Work instructions:
Among the entries below, find the line with "significant protein staining", then quote it and each following line up to and including the line with "medium amount of", and nothing else.

[Collected data entries]
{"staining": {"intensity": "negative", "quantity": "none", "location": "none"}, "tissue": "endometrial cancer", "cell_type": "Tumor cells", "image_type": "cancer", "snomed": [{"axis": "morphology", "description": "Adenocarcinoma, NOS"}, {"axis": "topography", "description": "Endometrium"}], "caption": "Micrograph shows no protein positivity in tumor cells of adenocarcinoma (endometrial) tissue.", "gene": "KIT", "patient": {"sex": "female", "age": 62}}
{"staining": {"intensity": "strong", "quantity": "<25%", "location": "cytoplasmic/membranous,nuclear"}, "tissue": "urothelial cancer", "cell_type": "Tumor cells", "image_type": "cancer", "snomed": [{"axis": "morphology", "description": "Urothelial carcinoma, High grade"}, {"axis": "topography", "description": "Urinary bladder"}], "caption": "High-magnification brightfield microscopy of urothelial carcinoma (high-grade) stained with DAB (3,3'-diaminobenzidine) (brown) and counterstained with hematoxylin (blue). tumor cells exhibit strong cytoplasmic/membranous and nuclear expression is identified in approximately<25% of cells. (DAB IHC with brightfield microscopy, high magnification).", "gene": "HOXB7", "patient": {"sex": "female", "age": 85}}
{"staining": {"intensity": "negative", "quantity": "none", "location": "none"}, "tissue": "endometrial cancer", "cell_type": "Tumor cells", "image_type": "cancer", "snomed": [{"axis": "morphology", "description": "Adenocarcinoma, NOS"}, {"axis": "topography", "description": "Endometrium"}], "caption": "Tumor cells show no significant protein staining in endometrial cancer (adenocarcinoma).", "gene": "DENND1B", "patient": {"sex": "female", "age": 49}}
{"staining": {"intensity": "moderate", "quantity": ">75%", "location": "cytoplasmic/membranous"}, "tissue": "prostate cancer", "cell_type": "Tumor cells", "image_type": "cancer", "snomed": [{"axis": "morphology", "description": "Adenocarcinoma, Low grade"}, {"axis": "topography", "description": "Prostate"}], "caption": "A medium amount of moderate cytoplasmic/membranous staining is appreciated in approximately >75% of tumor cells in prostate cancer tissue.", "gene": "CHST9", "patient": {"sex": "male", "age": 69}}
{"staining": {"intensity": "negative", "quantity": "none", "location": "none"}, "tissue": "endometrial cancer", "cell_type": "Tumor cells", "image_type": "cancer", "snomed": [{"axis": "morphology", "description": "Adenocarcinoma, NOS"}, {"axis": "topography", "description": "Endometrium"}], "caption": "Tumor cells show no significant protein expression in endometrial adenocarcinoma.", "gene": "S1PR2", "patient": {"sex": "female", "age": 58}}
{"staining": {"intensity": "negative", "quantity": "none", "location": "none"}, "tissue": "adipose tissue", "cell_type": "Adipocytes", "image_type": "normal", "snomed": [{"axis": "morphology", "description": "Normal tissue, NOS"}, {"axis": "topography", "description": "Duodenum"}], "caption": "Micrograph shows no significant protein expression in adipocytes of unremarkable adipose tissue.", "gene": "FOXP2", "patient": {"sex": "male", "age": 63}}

Answer box:
{"staining": {"intensity": "negative", "quantity": "none", "location": "none"}, "tissue": "endometrial cancer", "cell_type": "Tumor cells", "image_type": "cancer", "snomed": [{"axis": "morphology", "description": "Adenocarcinoma, NOS"}, {"axis": "topography", "description": "Endometrium"}], "caption": "Tumor cells show no significant protein staining in endometrial cancer (adenocarcinoma).", "gene": "DENND1B", "patient": {"sex": "female", "age": 49}}
{"staining": {"intensity": "moderate", "quantity": ">75%", "location": "cytoplasmic/membranous"}, "tissue": "prostate cancer", "cell_type": "Tumor cells", "image_type": "cancer", "snomed": [{"axis": "morphology", "description": "Adenocarcinoma, Low grade"}, {"axis": "topography", "description": "Prostate"}], "caption": "A medium amount of moderate cytoplasmic/membranous staining is appreciated in approximately >75% of tumor cells in prostate cancer tissue.", "gene": "CHST9", "patient": {"sex": "male", "age": 69}}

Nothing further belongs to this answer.